John Hurrell – 14 March, 2017
Cullen was highly respected as an exceptionally gifted artist who really didn't get the acknowledgement in this country that his work deserved. With its interest in gardening, science and subverting ‘natural laws', and distinctive mischievous humour, his practice had a European sensibility that undermined the ethos of science while toying with fetishism and the detectable material signifiers of ‘the active intellect'.
After a long debilitating illness, Paul Cullen died last night. If ever there is an obvious truth it is that this man will be greatly missed. A notably gentle and kind (but thoughtful and firm) artist, observant and articulate - whose work was funny and serious - Cullen became first known for his temporary installations of the late seventies and wooden sculptures of the early eighties, the latter being conceptually linked to his (then working) life as a furniture maker, producing for gallery shows distinctive teetering stools with hinged flaps and raw textured edges. Decades later these unstable structures resurfaced in his Formica tables with three legs and counterbalancing devices.
In his later life, Paul was beloved by his pupils and colleagues in his employment as a lecturer at Manukau Institute of Technology and then AUT, affectionately revered as a pedagogical communicator and good listener, and highly respected as an exceptionally gifted artist who really didn’t get the acknowledgement in this country that his work deserved. With its interest in gardening, science and subverting ‘natural laws’, and distinctive mischievous humour, his practice had a European sensibility that undermined the ethos of science while toying with fetishism and the detectable material signifiers of ‘the active intellect’. He was unusual in that he had a BSc as well as a Doctorate in Fine Art.
The show that he did with Allan Smith, Provisional Arrangements, that went to Ilam Campus Gallery in Christchurch and then Two Rooms in Auckland was a superb introduction to Cullen‘s thinking: an excellent synopsis of his preoccupations. Hopefully some municipal institution will organise a much bigger survey to look at the incremental changes in his work over four decades, exploring the different types of indoor and outdoor installation he delighted in, investigating the connotations of normally invisible everyday objects like tables, books, pencils and rules, enjoying his wildly imaginative use of kinetics, and thinking about what it means to observe and hypothesise.

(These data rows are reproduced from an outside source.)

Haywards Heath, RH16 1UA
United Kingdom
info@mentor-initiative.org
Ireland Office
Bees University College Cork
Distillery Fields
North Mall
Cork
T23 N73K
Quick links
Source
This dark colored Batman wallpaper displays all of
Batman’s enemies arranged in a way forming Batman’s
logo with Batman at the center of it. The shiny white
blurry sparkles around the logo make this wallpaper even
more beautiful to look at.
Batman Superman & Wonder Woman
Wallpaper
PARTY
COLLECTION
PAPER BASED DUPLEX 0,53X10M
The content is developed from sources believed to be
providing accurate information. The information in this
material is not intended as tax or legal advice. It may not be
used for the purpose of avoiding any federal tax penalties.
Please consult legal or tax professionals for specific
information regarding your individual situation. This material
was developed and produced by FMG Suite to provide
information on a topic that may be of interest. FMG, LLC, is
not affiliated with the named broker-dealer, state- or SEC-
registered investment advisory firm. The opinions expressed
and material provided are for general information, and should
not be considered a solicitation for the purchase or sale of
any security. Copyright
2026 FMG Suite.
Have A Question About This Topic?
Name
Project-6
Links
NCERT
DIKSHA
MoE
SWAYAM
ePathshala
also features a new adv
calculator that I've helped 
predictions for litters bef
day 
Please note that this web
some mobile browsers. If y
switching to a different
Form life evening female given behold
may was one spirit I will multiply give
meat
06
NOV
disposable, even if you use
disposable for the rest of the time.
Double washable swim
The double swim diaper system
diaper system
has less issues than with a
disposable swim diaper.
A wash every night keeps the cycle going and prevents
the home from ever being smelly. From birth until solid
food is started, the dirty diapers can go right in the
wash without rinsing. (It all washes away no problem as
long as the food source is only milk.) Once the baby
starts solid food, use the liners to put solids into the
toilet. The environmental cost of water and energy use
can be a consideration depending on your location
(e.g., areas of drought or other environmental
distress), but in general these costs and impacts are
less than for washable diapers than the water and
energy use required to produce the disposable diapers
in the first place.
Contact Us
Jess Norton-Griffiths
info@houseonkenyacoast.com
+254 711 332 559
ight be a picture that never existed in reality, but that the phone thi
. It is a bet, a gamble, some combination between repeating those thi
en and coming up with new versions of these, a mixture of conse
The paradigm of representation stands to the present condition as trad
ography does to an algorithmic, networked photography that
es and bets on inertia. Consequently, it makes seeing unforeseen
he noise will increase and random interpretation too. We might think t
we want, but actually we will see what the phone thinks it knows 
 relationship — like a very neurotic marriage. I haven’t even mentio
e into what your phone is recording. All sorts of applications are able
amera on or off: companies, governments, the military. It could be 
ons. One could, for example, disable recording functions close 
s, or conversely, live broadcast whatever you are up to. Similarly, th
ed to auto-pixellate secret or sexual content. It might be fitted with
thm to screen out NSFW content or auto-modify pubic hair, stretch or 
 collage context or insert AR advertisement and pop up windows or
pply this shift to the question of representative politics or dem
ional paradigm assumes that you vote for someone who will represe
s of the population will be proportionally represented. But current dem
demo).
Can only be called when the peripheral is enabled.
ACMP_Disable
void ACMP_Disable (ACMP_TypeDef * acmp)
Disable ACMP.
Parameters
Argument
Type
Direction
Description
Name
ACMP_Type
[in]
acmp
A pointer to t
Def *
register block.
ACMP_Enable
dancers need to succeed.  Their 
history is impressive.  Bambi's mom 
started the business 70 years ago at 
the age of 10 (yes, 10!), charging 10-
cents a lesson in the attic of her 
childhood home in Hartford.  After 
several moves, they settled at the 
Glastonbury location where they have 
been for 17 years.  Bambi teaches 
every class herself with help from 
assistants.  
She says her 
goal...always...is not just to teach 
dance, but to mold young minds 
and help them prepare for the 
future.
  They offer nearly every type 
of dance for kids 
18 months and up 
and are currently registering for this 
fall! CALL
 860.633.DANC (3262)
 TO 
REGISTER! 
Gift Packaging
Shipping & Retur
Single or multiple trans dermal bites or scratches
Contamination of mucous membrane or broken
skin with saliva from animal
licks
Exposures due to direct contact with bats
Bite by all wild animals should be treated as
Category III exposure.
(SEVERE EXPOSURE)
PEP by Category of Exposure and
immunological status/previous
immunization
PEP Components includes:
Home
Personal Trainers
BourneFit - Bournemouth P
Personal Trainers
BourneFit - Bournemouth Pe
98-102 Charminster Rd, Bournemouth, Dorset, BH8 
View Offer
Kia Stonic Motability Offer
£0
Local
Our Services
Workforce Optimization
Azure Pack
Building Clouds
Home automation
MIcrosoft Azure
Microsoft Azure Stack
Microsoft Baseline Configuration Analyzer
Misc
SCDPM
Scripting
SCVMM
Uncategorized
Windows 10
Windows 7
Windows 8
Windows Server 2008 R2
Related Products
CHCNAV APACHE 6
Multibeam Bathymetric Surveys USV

Here are some thoughts from Andy Thomson, one of Paul’s teaching colleagues at AUT:
Our dear friend and colleague Paul Cullen was one of the most decent and dedicated men we have ever known or worked with. Since arriving at AUT in 2008 from MIT, he led the Sculpture section of Visual Arts, and then later stepped up from our ranks to become an Associate Professor and our Head of Department of Visual Arts (2014-2016). This new role suited him: he was even-handed, measured in his judgments, creative in resolving both day-to-day and those subject-orientated issues and challenges that characterise life and work at art school, but most of all he facilitated collegiality and reinforced our mutual respect for each other, the students and the work of teaching.
As a teacher and fellow artist, Paul’s formidable intellect shaped a presence of mind that could move from a teaching exchange to a collaborative creative decision without skipping a beat - his attention within any context, was always centred on the work, or the issue at hand. A sculptor first and foremost, always practical, always creative, always helpful, Paul was an exemplar at moving things and people forward in terms they could understand and work with. Paul’s art practice was at the centre of everything he knew and loved about the world, and he took the students and us with him in this love and deep knowledge of his subject. His capacity for teaching was endless and he inspired all of his students with a wonderful, studio-centred modus operandi as practicing artists, nurturing and supporting students and graduates both inside and outside of the institution, making opportunities for them whenever and wherever he could. His energy for work - educational and creative, practical and personal, was unparalleled - even in the last stages of his illness he worked extending the practice to new contexts and opportunities for exhibition.
As well as being a deeply intellectual man he was the most skilled, practical and ingenious maker; tools, objects and the material world jumped to his command. The fact that he was a truly gifted and creative artist and lecturer, made it easy for him and us to be part of and deeply respectful towards his new leadership and plans for the future, a future so sadly cut short. Paul was one of the funniest of men, someone who could put a whole room of artists into fits of laughter within seconds and therefore also put them at ease. I’m sure we all remember a recent idyllic summer staff retreat he held in his studio, full of his ongoing and amazing sculptural works, his regaling us with laughter, great ideas and plans for curriculum development. The whole department is in grief and shock today - we have all been missing him greatly this last academic year and also during this new one, but this experience of missing him, in no way prepared us for his untimely death from motor neuron disease on Monday evening.